Reproduce word for word the lines of the listing from its start through the line containing "накопление жира (особенно", with both ends included. Leave the pictures out of your answer.

Collected data>
§ §

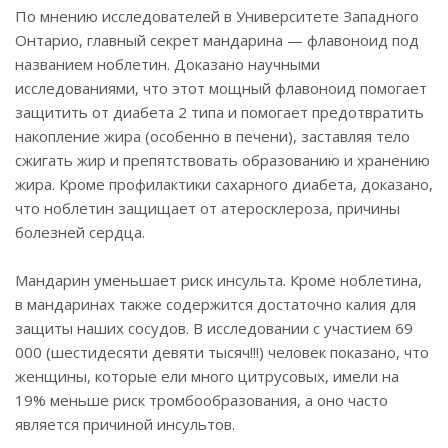
По мнению исследователей в Университете Западного
Онтарио, главный секрет мандарина — флавоноид под
названием ноблетин. Доказано научными
исследованиями, что этот мощный флавоноид помогает
защитить от диабета 2 типа и помогает предотвратить
накопление жира (особенно в печени), заставляя тело
сжигать жир и препятствовать образованию и хранению
жира. Кроме профилактики сахарного диабета, доказано,
что ноблетин защищает от атеросклероза, причины
болезней сердца.
Мандарин уменьшает риск инсульта. Кроме ноблетина,
в мандаринах также содержится достаточно калия для
защиты наших сосудов. В исследовании с участием 69
000 (шестидесяти девяти тысяч!!!) человек показано, что
женщины, которые ели много цитрусовых, имели на
19% меньше риск тромбообразования, а оно часто
является причиной инсультов.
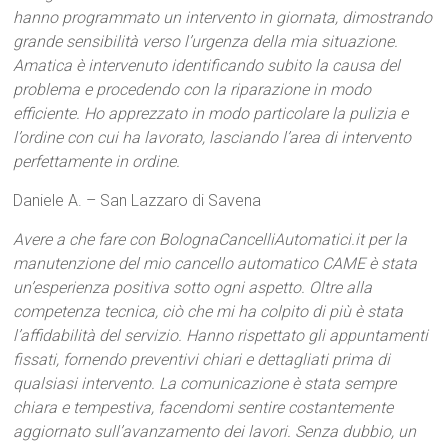
hanno programmato un intervento in giornata, dimostrando
grande sensibilità verso l’urgenza della mia situazione.
Amatica è intervenuto identificando subito la causa del
problema e procedendo con la riparazione in modo
efficiente. Ho apprezzato in modo particolare la pulizia e
l’ordine con cui ha lavorato, lasciando l’area di intervento
perfettamente in ordine.
Daniele A. – San Lazzaro di Savena
Avere a che fare con BolognaCancelliAutomatici.it per la
manutenzione del mio cancello automatico CAME è stata
un’esperienza positiva sotto ogni aspetto. Oltre alla
competenza tecnica, ciò che mi ha colpito di più è stata
l’affidabilità del servizio. Hanno rispettato gli appuntamenti
fissati, fornendo preventivi chiari e dettagliati prima di
qualsiasi intervento. La comunicazione è stata sempre
chiara e tempestiva, facendomi sentire costantemente
aggiornato sull’avanzamento dei lavori. Senza dubbio, un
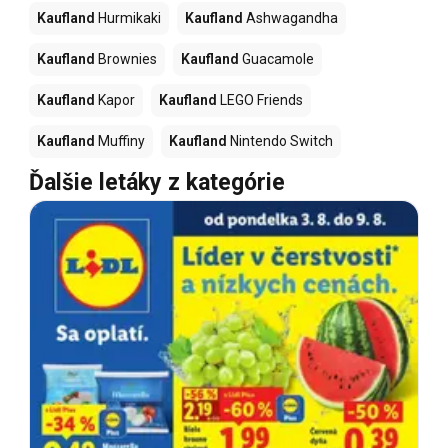
Kaufland
Hurmikaki
Kaufland
Ashwagandha
Kaufland
Brownies
Kaufland
Guacamole
Kaufland
Kapor
Kaufland
LEGO Friends
Kaufland
Muffiny
Kaufland
Nintendo Switch
Ďalšie letáky z kategórie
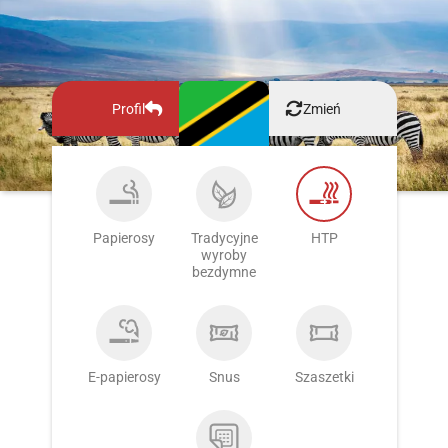
Profil
Zmień
Papierosy
Tradycyjne
HTP
wyroby
bezdymne
E-papierosy
Snus
Szaszetki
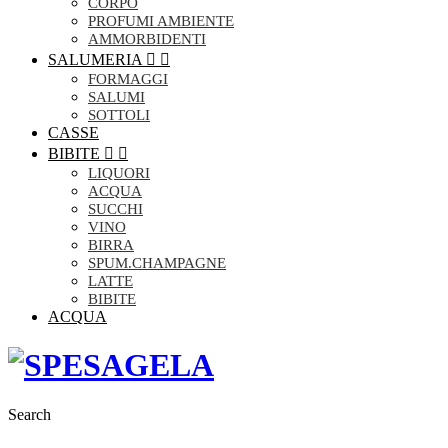
CORPO
PROFUMI AMBIENTE
AMMORBIDENTI
SALUMERIA


FORMAGGI
SALUMI
SOTTOLI
CASSE
BIBITE


LIQUORI
ACQUA
SUCCHI
VINO
BIRRA
SPUM.CHAMPAGNE
LATTE
BIBITE
ACQUA
Search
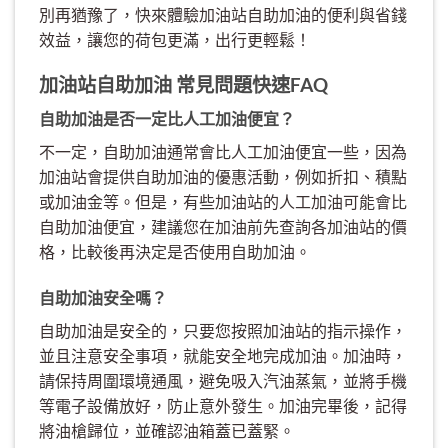
別再猶豫了，快來體驗加油站自助加油的便利與省錢
效益，讓您的荷包更滿，出行更輕鬆！
加油站自助加油 常見問題快速FAQ
自助加油是否一定比人工加油便宜？
不一定，自助加油通常會比人工加油便宜一些，因為
加油站會提供自助加油的優惠活動，例如折扣、積點
或加油金等。但是，有些加油站的人工加油可能會比
自助加油便宜，建議您在加油前先查詢各加油站的價
格，比較後再決定是否使用自助加油。
自助加油安全嗎？
自助加油是安全的，只要您按照加油站的指示操作，
並且注意安全事項，就能安全地完成加油。加油時，
請保持周圍環境通風，避免吸入汽油蒸氣，並將手機
等電子設備放好，防止意外發生。加油完畢後，記得
將油槍歸位，並確認油箱蓋已蓋緊。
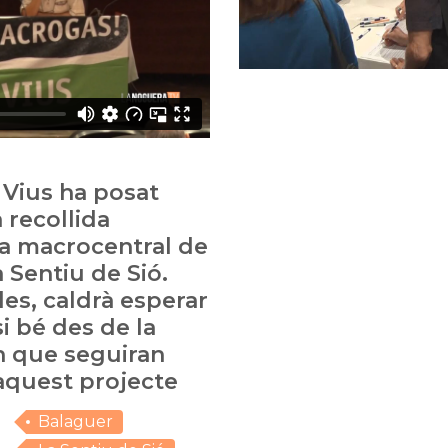
 Vius ha posat
a recollida
 la macrocentral de
 Sentiu de Sió.
es, caldrà esperar
si bé des de la
n que seguiran
 aquest projecte
Balaguer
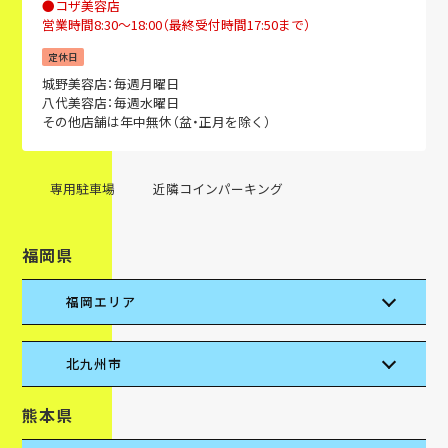
●コザ美容店
営業時間8:30～18:00（最終受付時間17:50まで）
定休日
城野美容店：毎週月曜日
八代美容店：毎週水曜日
その他店舗は年中無休（盆・正月を除く）
専用駐車場
近隣コインパーキング
福岡県
福岡エリア
北九州市
熊本県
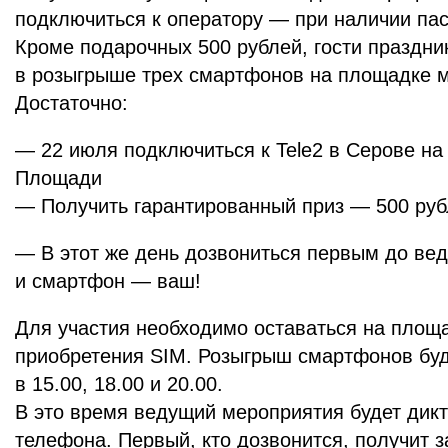
подключиться к оператору — при наличии пас
Кроме подарочных 500 рублей, гости праздни
в розыгрыше трех смартфонов на площадке 
Достаточно:
— 22 июля подключиться к Tele2 в Серове н
Площади
— Получить гарантированный приз — 500 руб
— В этот же день дозвониться первым до вед
и смартфон — ваш!
Для участия необходимо оставаться на площа
приобретения SIM. Розыгрыш смартфонов буд
в 15.00, 18.00 и 20.00.
В это время ведущий мероприятия будет дик
телефона. Первый, кто дозвонится, получит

§ §

Answer below>
По мнению исследователей в Университете Западного
Онтарио, главный секрет мандарина — флавоноид под
названием ноблетин. Доказано научными
исследованиями, что этот мощный флавоноид помогает
защитить от диабета 2 типа и помогает предотвратить
накопление жира (особенно в печени), заставляя тело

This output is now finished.